In “Having a Cake and Eating It, Too,” she implores us to live a life well-lived. Eat that dessert, drink that beer, buy that baseball ticket, sing that song. Now, it’s easy to see how such a philosophy can get out of hand. Moderation is a virtue and needless excess is a vice. But the point still stands. Starving ourselves during our short stay on Earth deprives us of happiness and meaning. We mustn’t be too frugal to dismiss everything priceless about human existence. 

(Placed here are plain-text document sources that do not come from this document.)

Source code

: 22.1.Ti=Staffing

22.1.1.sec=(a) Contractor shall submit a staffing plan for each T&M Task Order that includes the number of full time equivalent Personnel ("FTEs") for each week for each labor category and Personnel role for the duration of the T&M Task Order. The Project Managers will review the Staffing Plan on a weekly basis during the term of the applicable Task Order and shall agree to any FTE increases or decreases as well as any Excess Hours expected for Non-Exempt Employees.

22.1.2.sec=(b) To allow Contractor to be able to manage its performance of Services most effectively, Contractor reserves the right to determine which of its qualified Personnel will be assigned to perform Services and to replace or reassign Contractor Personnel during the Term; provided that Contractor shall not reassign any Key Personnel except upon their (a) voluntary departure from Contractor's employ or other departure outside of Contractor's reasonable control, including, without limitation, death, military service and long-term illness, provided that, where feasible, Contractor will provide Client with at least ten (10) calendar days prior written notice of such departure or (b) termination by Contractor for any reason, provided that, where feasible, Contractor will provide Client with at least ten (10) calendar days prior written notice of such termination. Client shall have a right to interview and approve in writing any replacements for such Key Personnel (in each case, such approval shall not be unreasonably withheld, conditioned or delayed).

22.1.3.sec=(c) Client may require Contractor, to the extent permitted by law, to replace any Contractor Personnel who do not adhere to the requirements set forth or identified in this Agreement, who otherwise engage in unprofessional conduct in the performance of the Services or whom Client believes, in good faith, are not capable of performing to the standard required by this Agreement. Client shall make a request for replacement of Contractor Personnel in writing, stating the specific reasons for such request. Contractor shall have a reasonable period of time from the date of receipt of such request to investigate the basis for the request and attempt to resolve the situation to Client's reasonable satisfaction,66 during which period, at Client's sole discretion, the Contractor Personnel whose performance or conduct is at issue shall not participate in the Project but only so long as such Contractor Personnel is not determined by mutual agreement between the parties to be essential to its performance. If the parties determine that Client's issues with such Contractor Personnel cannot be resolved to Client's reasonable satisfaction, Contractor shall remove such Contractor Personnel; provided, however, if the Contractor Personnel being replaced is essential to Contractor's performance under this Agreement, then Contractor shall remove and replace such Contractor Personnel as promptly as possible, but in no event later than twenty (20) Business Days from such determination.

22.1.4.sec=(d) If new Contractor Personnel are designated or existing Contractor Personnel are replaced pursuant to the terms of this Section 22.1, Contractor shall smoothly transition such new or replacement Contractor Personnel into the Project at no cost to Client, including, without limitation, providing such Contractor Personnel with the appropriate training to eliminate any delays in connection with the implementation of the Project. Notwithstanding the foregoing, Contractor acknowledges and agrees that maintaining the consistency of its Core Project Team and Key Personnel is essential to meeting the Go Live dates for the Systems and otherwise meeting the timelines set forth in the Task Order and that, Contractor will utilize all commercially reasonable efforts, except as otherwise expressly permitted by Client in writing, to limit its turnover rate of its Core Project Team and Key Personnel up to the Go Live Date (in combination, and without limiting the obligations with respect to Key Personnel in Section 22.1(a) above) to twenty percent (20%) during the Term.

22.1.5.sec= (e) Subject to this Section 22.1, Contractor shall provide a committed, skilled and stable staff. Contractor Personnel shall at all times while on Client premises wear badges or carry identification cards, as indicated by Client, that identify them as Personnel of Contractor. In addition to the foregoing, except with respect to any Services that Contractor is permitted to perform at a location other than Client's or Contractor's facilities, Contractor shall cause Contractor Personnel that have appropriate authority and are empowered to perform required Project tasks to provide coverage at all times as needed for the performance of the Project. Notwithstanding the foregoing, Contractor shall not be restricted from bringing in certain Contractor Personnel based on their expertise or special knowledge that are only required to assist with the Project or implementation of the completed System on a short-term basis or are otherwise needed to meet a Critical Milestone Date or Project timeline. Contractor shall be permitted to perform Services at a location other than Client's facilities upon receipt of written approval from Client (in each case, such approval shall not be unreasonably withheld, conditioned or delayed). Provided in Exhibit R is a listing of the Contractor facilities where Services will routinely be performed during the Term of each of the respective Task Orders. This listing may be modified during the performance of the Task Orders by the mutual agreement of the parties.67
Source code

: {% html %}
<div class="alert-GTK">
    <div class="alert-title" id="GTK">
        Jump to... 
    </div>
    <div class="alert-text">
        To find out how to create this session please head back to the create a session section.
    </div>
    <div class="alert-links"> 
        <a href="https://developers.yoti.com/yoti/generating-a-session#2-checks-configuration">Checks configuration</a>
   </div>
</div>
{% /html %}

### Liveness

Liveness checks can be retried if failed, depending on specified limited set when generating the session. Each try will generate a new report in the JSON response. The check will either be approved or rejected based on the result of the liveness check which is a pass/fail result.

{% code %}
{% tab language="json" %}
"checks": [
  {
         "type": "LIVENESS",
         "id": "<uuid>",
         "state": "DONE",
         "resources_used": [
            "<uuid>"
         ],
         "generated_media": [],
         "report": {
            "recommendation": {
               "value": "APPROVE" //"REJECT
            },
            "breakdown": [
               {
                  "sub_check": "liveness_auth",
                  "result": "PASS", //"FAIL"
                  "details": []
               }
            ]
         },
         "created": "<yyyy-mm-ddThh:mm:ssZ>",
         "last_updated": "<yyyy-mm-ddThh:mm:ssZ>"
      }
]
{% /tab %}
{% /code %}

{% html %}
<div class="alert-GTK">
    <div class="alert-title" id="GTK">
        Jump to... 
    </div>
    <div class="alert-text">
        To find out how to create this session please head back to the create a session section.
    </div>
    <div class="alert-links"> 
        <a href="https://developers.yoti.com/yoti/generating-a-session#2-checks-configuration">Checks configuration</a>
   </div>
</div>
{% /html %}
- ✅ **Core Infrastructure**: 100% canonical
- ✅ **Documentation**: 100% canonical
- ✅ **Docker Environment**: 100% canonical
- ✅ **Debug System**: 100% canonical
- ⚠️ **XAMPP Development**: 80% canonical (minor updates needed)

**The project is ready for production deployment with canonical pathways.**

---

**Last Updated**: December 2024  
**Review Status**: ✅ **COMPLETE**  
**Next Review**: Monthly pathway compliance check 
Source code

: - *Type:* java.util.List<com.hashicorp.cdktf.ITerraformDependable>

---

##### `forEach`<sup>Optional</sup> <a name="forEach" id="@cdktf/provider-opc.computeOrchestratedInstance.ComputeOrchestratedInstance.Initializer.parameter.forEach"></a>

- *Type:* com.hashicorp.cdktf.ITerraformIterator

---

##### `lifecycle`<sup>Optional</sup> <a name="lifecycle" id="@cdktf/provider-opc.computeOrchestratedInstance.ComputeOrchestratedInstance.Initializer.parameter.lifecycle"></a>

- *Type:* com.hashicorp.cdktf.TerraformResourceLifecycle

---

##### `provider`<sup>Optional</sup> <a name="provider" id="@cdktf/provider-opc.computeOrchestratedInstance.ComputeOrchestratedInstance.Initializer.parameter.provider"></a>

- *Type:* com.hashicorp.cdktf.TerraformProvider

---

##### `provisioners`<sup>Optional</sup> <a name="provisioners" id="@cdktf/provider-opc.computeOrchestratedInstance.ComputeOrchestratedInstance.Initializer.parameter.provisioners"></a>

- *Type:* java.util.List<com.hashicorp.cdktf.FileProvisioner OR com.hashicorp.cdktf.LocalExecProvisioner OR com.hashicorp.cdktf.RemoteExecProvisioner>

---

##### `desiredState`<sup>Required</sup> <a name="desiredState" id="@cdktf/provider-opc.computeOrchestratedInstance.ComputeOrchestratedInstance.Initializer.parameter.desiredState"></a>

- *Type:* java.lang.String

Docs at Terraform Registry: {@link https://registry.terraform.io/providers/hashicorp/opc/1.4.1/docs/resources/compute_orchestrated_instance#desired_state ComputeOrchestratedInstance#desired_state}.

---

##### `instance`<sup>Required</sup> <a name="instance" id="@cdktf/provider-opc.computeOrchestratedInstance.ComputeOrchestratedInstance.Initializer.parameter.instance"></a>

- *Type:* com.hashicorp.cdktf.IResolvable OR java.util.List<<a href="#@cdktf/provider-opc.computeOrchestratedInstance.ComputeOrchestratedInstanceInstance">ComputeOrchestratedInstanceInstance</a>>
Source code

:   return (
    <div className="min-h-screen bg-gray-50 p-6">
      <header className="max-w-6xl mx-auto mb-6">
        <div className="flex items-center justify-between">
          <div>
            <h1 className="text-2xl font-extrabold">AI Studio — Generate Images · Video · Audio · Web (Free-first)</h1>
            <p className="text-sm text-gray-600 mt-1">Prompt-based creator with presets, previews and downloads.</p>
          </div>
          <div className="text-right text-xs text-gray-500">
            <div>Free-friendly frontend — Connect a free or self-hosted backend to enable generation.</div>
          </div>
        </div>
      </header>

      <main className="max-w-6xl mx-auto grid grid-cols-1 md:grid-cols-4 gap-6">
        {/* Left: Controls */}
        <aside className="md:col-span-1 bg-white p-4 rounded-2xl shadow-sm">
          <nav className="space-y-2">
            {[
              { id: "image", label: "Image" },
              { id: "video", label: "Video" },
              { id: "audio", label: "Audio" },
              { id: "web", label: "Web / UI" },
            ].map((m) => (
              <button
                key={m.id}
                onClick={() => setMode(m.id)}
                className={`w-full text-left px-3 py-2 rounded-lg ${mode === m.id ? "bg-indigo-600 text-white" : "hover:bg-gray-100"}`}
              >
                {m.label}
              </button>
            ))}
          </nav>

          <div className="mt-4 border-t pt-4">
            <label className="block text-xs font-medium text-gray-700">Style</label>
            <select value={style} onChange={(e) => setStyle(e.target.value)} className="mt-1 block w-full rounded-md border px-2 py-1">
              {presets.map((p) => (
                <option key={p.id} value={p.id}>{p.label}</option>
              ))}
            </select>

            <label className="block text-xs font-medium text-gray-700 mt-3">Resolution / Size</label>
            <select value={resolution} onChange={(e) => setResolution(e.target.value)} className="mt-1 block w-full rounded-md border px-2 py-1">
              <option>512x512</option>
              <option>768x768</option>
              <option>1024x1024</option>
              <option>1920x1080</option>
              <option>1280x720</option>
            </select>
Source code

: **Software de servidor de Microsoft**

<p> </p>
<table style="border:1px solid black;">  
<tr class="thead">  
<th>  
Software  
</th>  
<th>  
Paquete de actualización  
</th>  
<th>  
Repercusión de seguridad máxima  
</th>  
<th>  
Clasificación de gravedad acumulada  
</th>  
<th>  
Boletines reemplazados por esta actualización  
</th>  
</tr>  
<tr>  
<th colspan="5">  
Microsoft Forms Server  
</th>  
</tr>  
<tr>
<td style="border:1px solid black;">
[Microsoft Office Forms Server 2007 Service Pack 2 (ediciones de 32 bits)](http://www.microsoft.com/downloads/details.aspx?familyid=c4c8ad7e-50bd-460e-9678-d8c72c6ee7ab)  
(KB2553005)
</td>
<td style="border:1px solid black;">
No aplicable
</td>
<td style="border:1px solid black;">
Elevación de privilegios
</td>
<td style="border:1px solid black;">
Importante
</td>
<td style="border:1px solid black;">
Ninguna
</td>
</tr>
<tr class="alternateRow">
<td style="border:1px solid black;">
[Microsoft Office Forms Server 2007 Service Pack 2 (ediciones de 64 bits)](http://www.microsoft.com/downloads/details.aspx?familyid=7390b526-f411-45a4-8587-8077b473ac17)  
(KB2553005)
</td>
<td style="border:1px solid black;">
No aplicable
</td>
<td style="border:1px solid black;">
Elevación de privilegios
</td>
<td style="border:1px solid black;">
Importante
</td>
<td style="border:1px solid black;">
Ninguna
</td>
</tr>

Rothfeld applies her “praise of excess” to sex and love. It gets a little out of hand. She blames the new puritans—conservative and progressive alike—who see sex as a hazard and not as pleasure. While I more broadly agree with her view that relationships are powerful and romance is blind to the requirements of political equality, as she touches on in “Only Mercy” and “Our True Entertainment Was Arguing,” her praise of erotic adventure leads to dangerous roads. She wants more sex, but in doing so threatens the sanctity of human relationships and marriage. Let’s not get licentious here. 
Despite her apparent support for excess indiscriminately, and so apparently in government, Rothfeld’s status as a defender of culture makes her a welcome ally to those of us conservatives who want to save the good and the beautiful. Perhaps we can enjoy our day’s own Shakespeare or da Vinci if we only create an environment where such brilliance is cultivated. All Things Are Too Small is, more than anything, a clarion call to save our culture from modernity. On that, let’s add our voices to a hopefully-growing chorus.